Adobe is historically notorious for its license agreements making things difficult when it comes to delivering in Higher Education, particularly to off-campus devices. Using named user licenses/single-user licenses has been known to cause difficulty, as it prevents the traditional approach of pulling from a 'pool' of licenses as-and-when users request them, making on-demand and universal access a little more difficult. It does, however, help to make off-campus delivery potentially cheaper, as users may be able to login and download Adobe apps directly to their machine; in some cases, IT may only need to provide a link to Adobe CC download or specific Adobe apps. In cases where Adobe's licensing forbid delivery off-campus, VDI will need to be leveraged to run and execute the software titles in a server on-campus, and then pixel-stream the application to the end-device and requesting user.


Microsoft Office

Microsoft office logo
  • Main challenge: Prolific use and Operating System dependencies.
  • Recommended delivery on-campus: One of the few app suites we recommend including in the base image.
  • Recommended delivery for BYOD: For quick and easy deployment to student-owned devices, delivery with AppsAnywhere and download links or O365 web links are recommended.
  • Alternate delivery methods: For some use cases, campuses may opt to provision VDI or server-based delivery of Microsoft Office apps, however, each alternate method has its own drawbacks.

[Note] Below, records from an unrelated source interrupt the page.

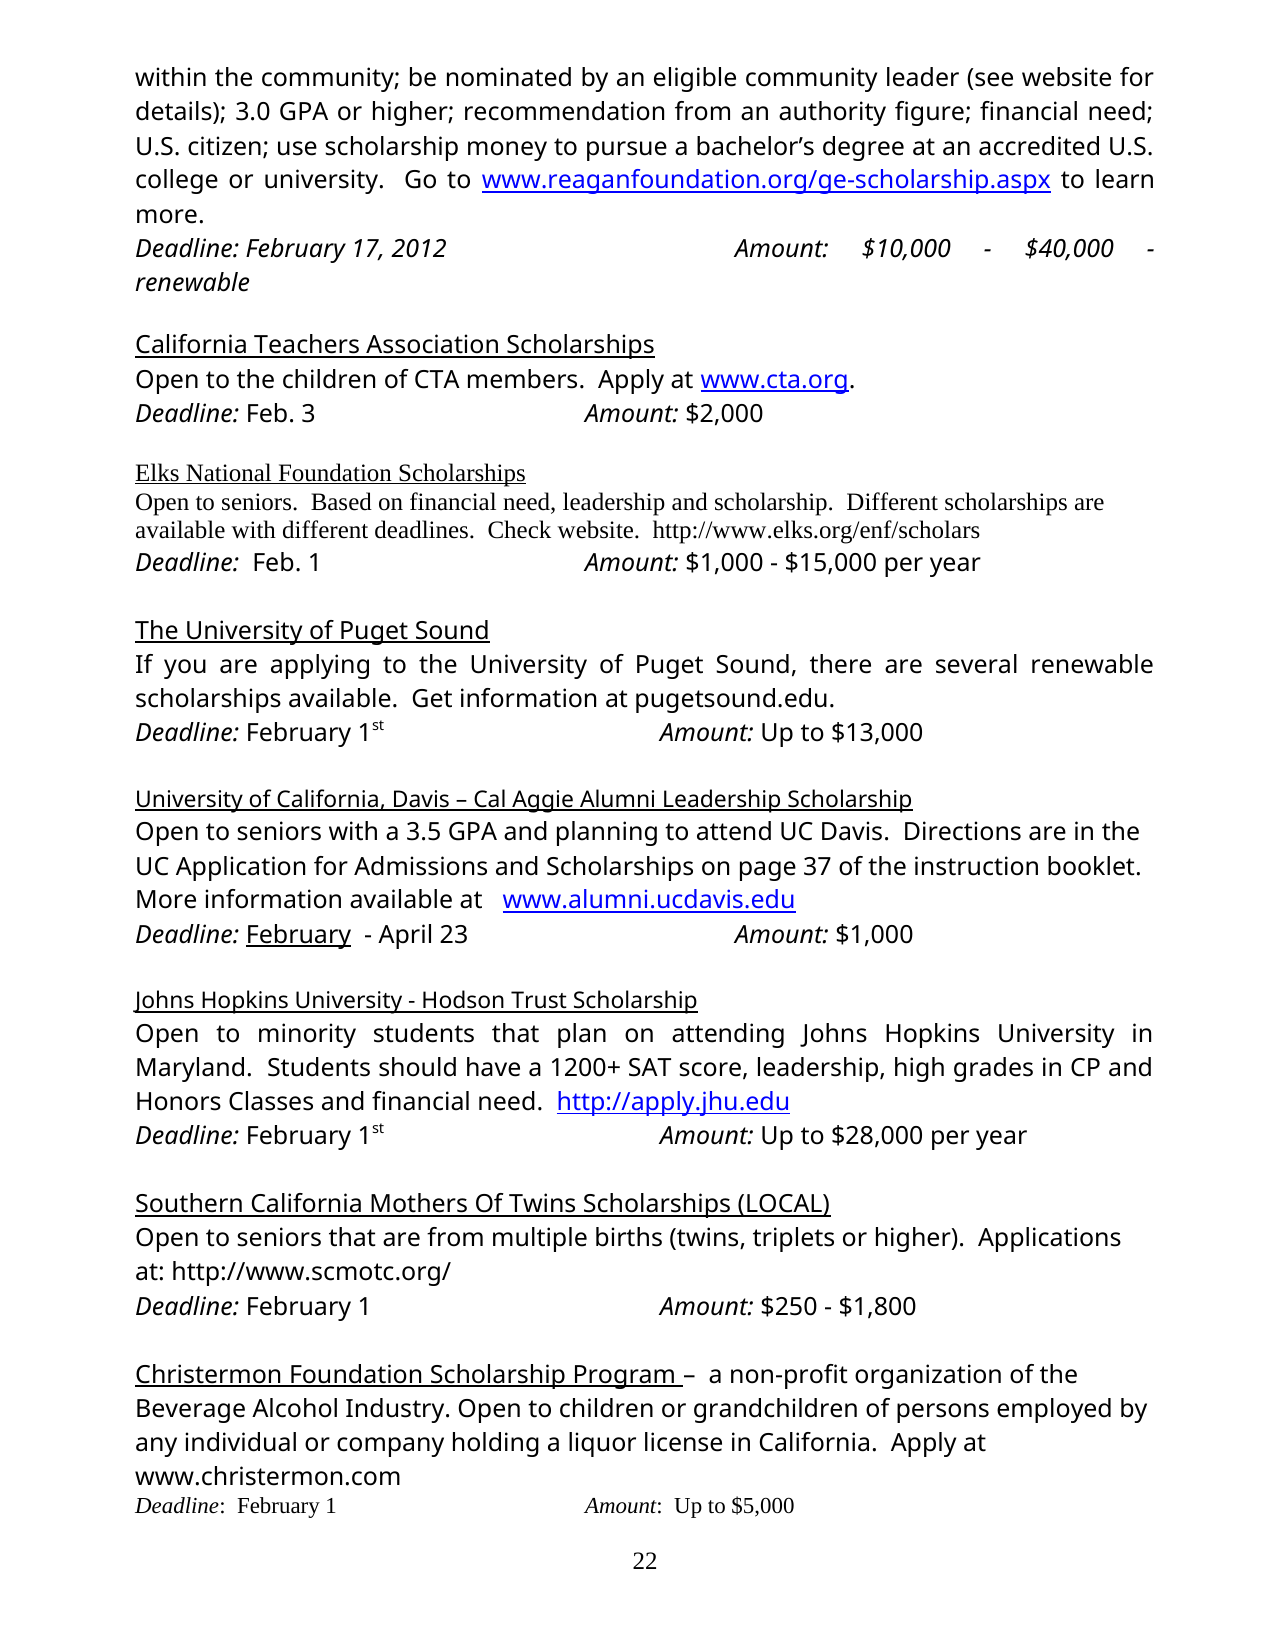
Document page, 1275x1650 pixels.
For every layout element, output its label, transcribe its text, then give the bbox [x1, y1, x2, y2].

text Deadline: February 1st Amount: Up to $13,000 [135, 715, 1155, 749]
text Johns Hopkins University - Hodson Trust Scholarship [135, 984, 1155, 1016]
text Christermon Foundation Scholarship Program – a non-profit organization of the Beverage Alcohol Industry. Open to children or grandchildren of persons employed by any individual or company holding a liquor license in . Apply at www.christermon.com [135, 1356, 1155, 1492]
text If you are applying to the , there are several renewable scholarships available. Get information at pugetsound.edu. [135, 647, 1155, 715]
text Deadline: Feb. 1 Amount: $1,000 - $15,000 per year [135, 544, 1155, 578]
text The [135, 612, 1155, 647]
text Deadline: February 1st Amount: Up to $28,000 per year [135, 1118, 1155, 1152]
text Open to the children of CTA members. Apply at www.cta.org. [135, 361, 1155, 395]
text Deadline: February 17, 2012 Amount: $10,000 - $40,000 - renewable [135, 230, 1155, 298]
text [135, 60, 1155, 230]
text Deadline: February - April 23 Amount: $1,000 [135, 916, 1155, 950]
text Deadline: Feb. 3 Amount: $2,000 [135, 395, 1155, 429]
text Mothers Of Twins Scholarships (LOCAL) [135, 1186, 1155, 1220]
text Teachers Association Scholarships [135, 327, 1155, 361]
text Open to seniors that are from multiple births (twins, triplets or higher). Applications at: http://www.scmotc.org/ [135, 1220, 1155, 1288]
text Open to seniors with a 3.5 GPA and planning to attend UC Davis. Directions are in the UC Application for Admissions and Scholarships on page 37 of the instruction booklet. More information available at www.alumni.ucdavis.edu [135, 814, 1155, 916]
text Deadline: February 1 Amount: $250 - $1,800 [135, 1288, 1155, 1322]
text Elks National Foundation Scholarships [135, 458, 1155, 487]
text Open to seniors. Based on financial need, leadership and scholarship. Different scholarships are available with different deadlines. Check website. http://www.elks.org/enf/scholars [135, 487, 1155, 544]
text of , – Cal Aggie Alumni Leadership Scholarship [135, 783, 1155, 814]
text Open to minority students that plan on attending in . Students should have a 1200+ SAT score, leadership, high grades in CP and Honors Classes and financial need. http://apply.jhu.edu [135, 1016, 1155, 1118]
text Deadline: February 1 Amount: Up to $5,000 [135, 1492, 1155, 1519]
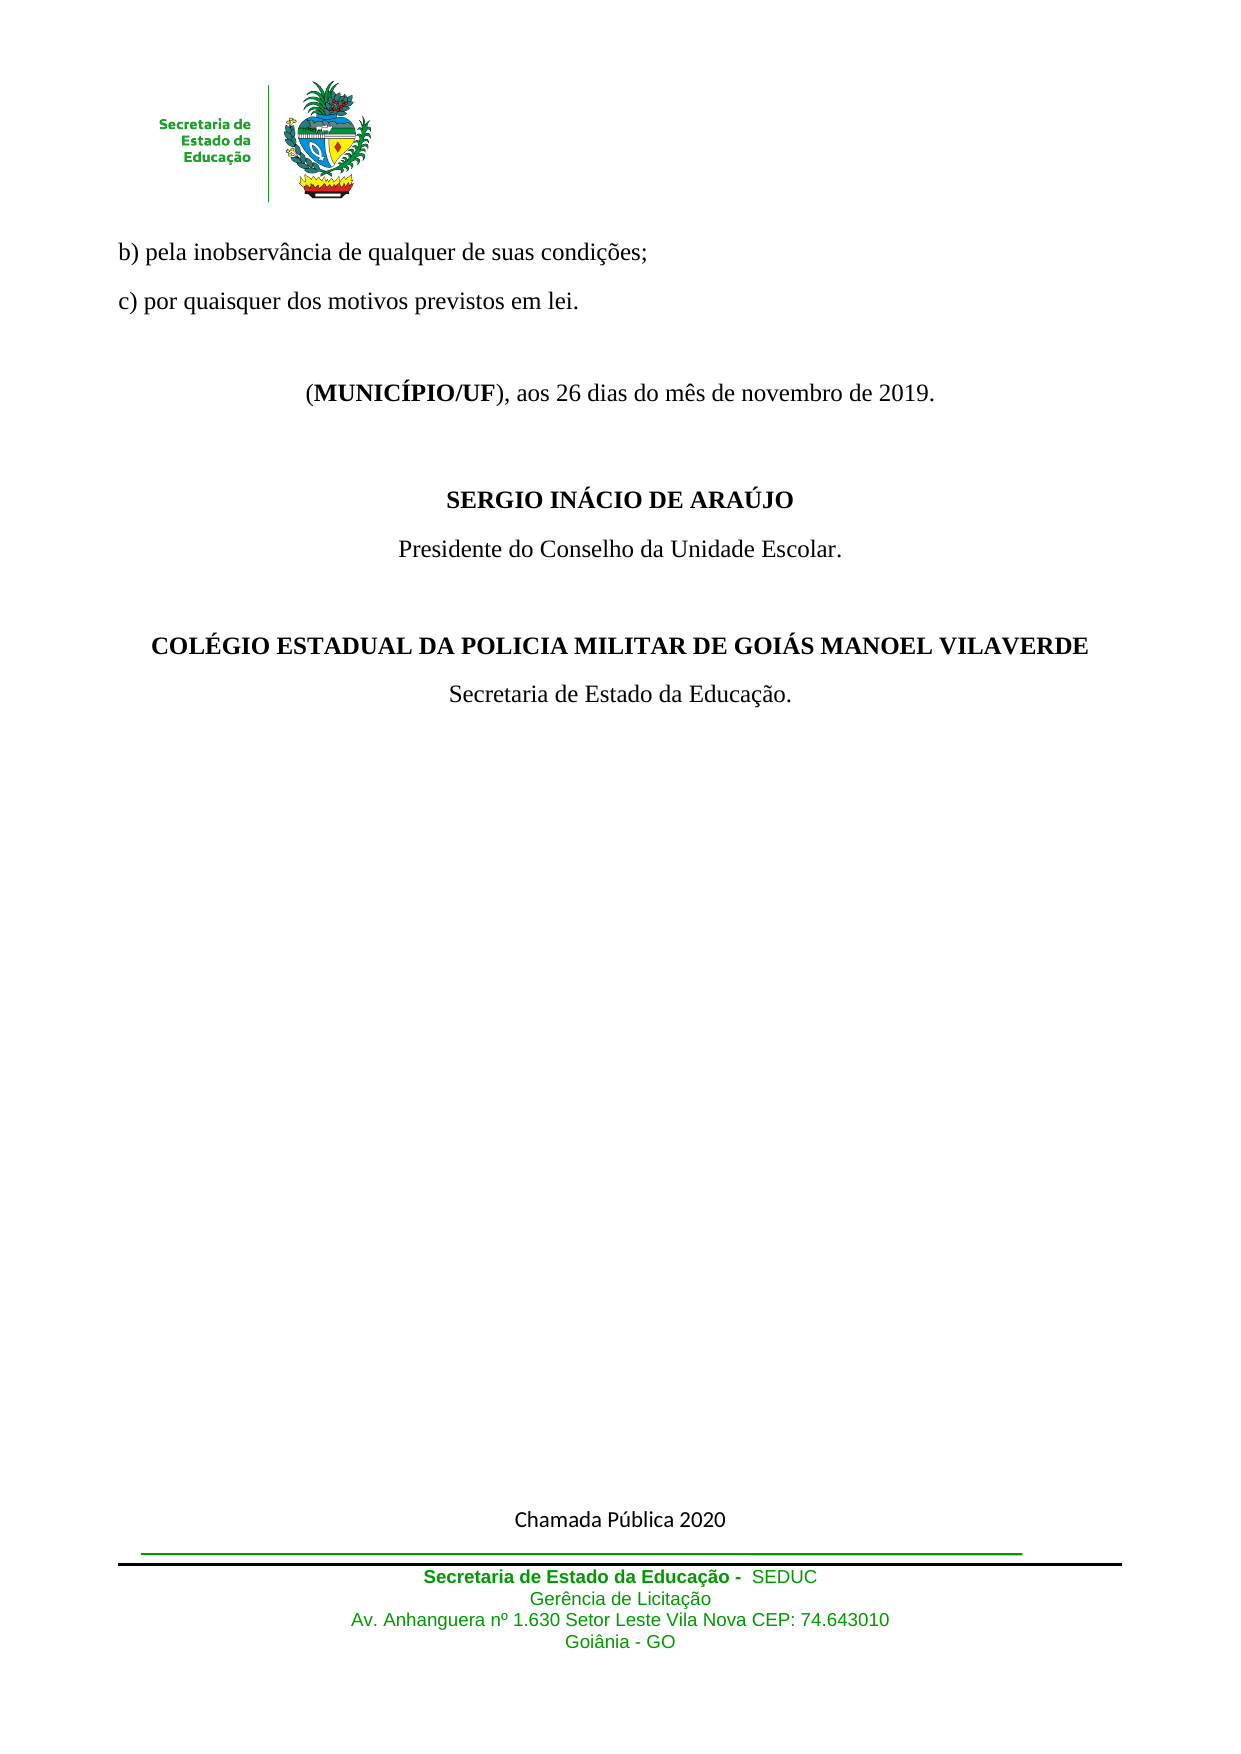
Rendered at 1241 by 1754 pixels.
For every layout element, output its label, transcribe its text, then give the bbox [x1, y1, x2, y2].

text SERGIO INÁCIO DE ARAÚJO [118, 485, 1122, 514]
text Presidente do Conselho da Unidade Escolar. [118, 534, 1122, 562]
picture [118, 73, 412, 210]
text c) por quaisquer dos motivos previstos em lei. [118, 286, 1122, 314]
text (MUNICÍPIO/UF), aos 26 dias do mês de novembro de 2019. [118, 378, 1122, 406]
text COLÉGIO ESTADUAL DA POLICIA MILITAR DE GOIÁS MANOEL VILAVERDE [118, 631, 1122, 660]
text Secretaria de Estado da Educação. [118, 679, 1122, 708]
text b) pela inobservância de qualquer de suas condições; [118, 237, 1122, 266]
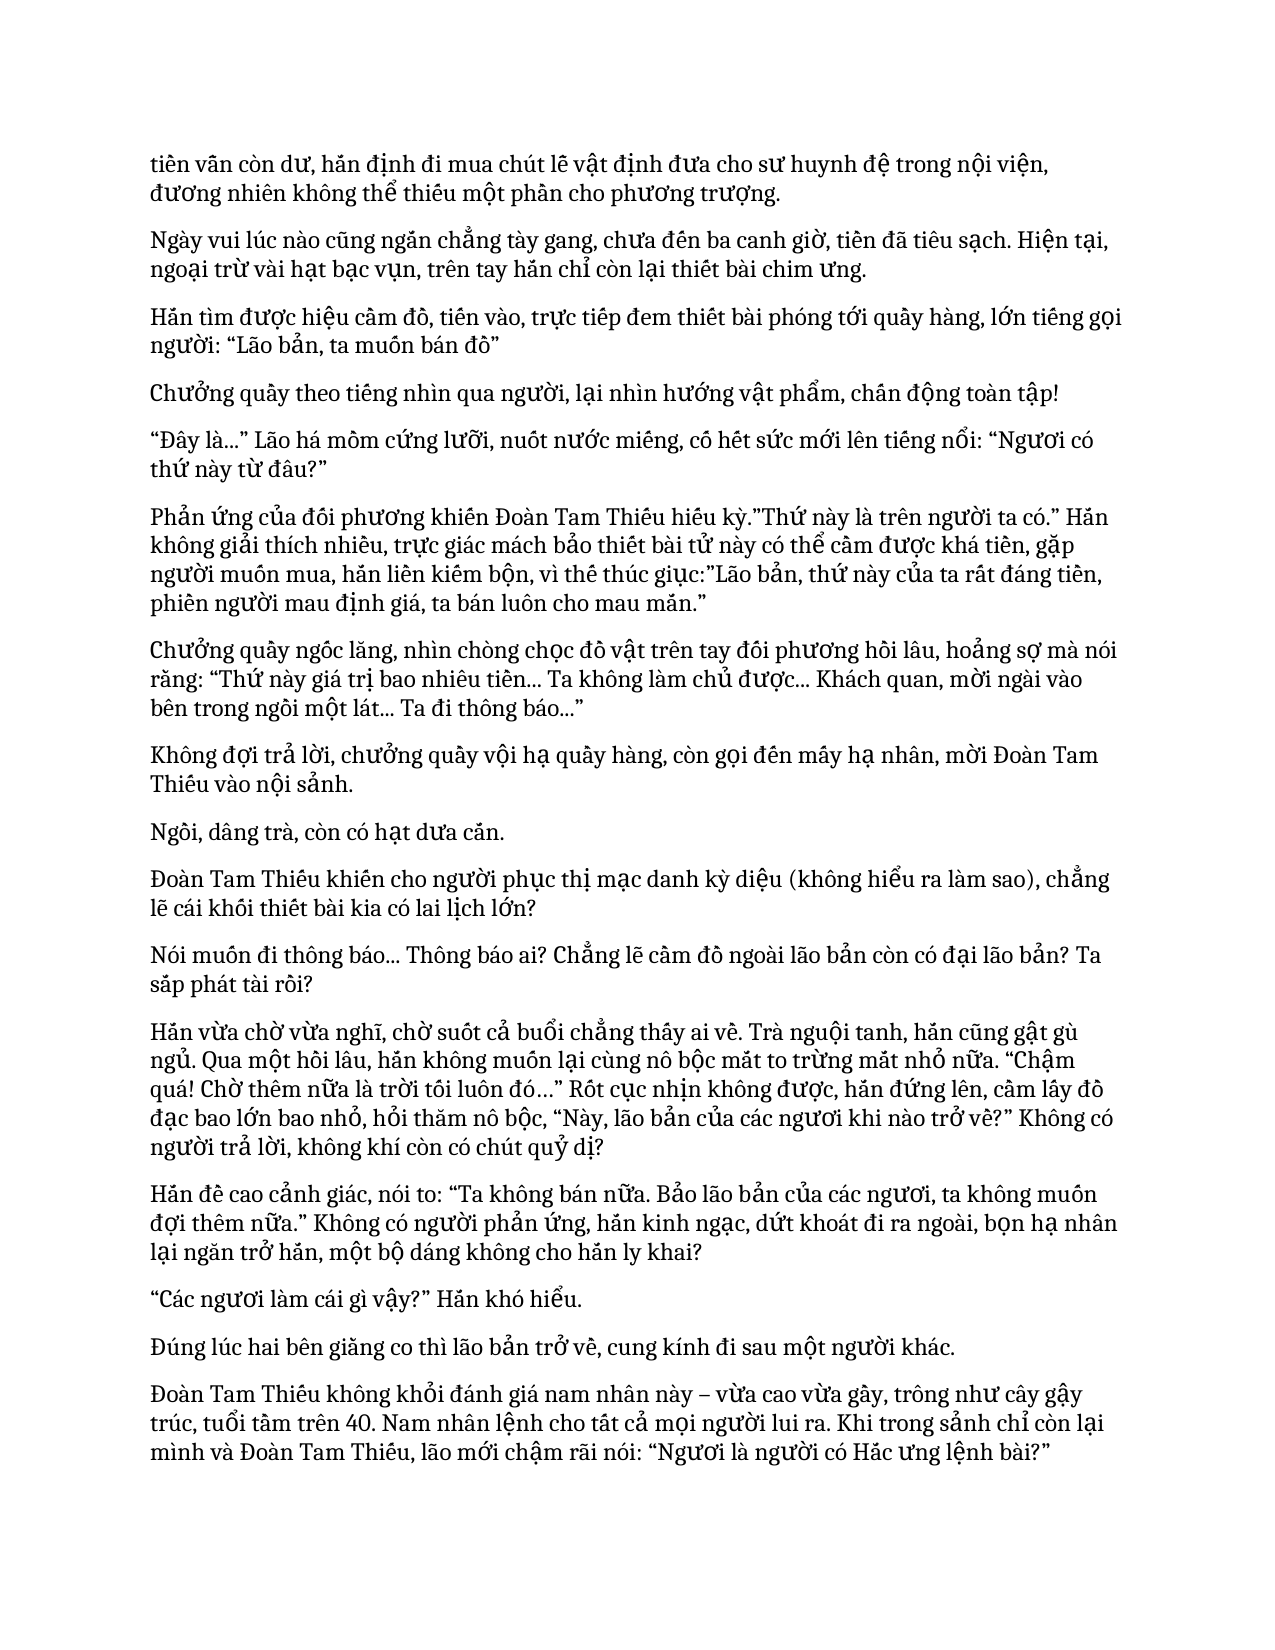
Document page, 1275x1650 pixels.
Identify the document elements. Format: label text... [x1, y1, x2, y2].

text Hắn tìm được hiệu cầm đồ, tiến vào, trực tiếp đem thiết bài phóng tới quầy hàng, lớn tiếng gọi người: “Lão bản, ta muốn bán đồ” [150, 302, 1125, 360]
text Ngày vui lúc nào cũng ngắn chẳng tày gang, chưa đến ba canh giờ, tiền đã tiêu sạch. Hiện tại, ngoại trừ vài hạt bạc vụn, trên tay hắn chỉ còn lại thiết bài chim ưng. [150, 226, 1125, 284]
text Đoàn Tam Thiếu khiến cho người phục thị mạc danh kỳ diệu (không hiểu ra làm sao), chẳng lẽ cái khối thiết bài kia có lai lịch lớn? [150, 865, 1125, 922]
text Đúng lúc hai bên giằng co thì lão bản trở về, cung kính đi sau một người khác. [150, 1332, 1125, 1361]
text Nói muốn đi thông báo... Thông báo ai? Chẳng lẽ cầm đồ ngoài lão bản còn có đại lão bản? Ta sắp phát tài rồi? [150, 941, 1125, 999]
text Phản ứng của đối phương khiến Đoàn Tam Thiếu hiếu kỳ.”Thứ này là trên người ta có.” Hắn không giải thích nhiều, trực giác mách bảo thiết bài tử này có thể cầm được khá tiền, gặp người muốn mua, hắn liền kiếm bộn, vì thế thúc giục:”Lão bản, thứ này của ta rất đáng tiền, phiền người mau định giá, ta bán luôn cho mau mắn.” [150, 502, 1125, 617]
text Chưởng quầy theo tiếng nhìn qua người, lại nhìn hướng vật phẩm, chấn động toàn tập! [150, 379, 1125, 407]
text Đoàn Tam Thiếu không khỏi đánh giá nam nhân này – vừa cao vừa gầy, trông như cây gậy trúc, tuổi tầm trên 40. Nam nhân lệnh cho tất cả mọi người lui ra. Khi trong sảnh chỉ còn lại mình và Đoàn Tam Thiếu, lão mới chậm rãi nói: “Ngươi là người có Hắc ưng lệnh bài?” [150, 1380, 1125, 1466]
text Hắn đề cao cảnh giác, nói to: “Ta không bán nữa. Bảo lão bản của các ngươi, ta không muốn đợi thêm nữa.” Không có người phản ứng, hắn kinh ngạc, dứt khoát đi ra ngoài, bọn hạ nhân lại ngăn trở hắn, một bộ dáng không cho hắn ly khai? [150, 1180, 1125, 1266]
text Hắn vừa chờ vừa nghĩ, chờ suốt cả buổi chẳng thấy ai về. Trà nguội tanh, hắn cũng gật gù ngủ. Qua một hồi lâu, hắn không muốn lại cùng nô bộc mắt to trừng mắt nhỏ nữa. “Chậm quá! Chờ thêm nữa là trời tối luôn đó…” Rốt cục nhịn không được, hắn đứng lên, cầm lấy đồ đạc bao lớn bao nhỏ, hỏi thăm nô bộc, “Này, lão bản của các ngươi khi nào trở về?” Không có người trả lời, không khí còn có chút quỷ dị? [150, 1017, 1125, 1161]
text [150, 150, 1125, 207]
text “Các ngươi làm cái gì vậy?” Hắn khó hiểu. [150, 1285, 1125, 1314]
text Không đợi trả lời, chưởng quầy vội hạ quầy hàng, còn gọi đến mấy hạ nhân, mời Đoàn Tam Thiếu vào nội sảnh. [150, 741, 1125, 799]
text “Đây là...” Lão há mồm cứng lưỡi, nuốt nước miếng, cố hết sức mới lên tiếng nổi: “Ngươi có thứ này từ đâu?” [150, 426, 1125, 484]
text Chưởng quầy ngốc lăng, nhìn chòng chọc đồ vật trên tay đối phương hồi lâu, hoảng sợ mà nói rằng: “Thứ này giá trị bao nhiêu tiền... Ta không làm chủ được... Khách quan, mời ngài vào bên trong ngồi một lát... Ta đi thông báo...” [150, 636, 1125, 722]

Alongside browsers and PDF readers, Microsoft Office is one of the most popular and commonly used software suites in all of computing, let alone Higher Education. Despite it having many options for delivery and sometimes not necessarily needing a separate delivery technology, it is one of the most asked about software packages, in terms of how to deliver it, due to its universal necessity. For on-site delivery, Microsoft Office is one of the few recommendations to include in your imaging, as well as the aforementioned browsers and PDF readers. 

To deliver Microsoft Office off-site, there are a few options. Firstly, it is definitely worth avoiding using expensive VDI licenses to deliver Office given the sheer number of methods there are to get this to your students when they are off-campus. Office's AD integration allows access through SSO, meaning your students can download the individual titles directly to their machines and simply use their student email details to access. The web versions of these products can also be accessed in the same way. If these options aren't viable for your university, then application virtualization is the way to go. Office is non-demanding and small in file size; application virtualization will provide great user experience, doesn't require a constant network connection, and is an inexpensive method of delivering to off-campus devices.


Plugins and extensions

A commonly asked question in software delivery is how to deliver plugins, or deliver applications in such a way that they'll function properly with any given plugin. Application virtualization is the answer. Using app virtualization, software is virtualized in a virtual structure and executed separately from the operating system. However, apps still look, feel, act, and function as if they're locally installed permitting seamless use of plugins, other integrated programs, and system context menus.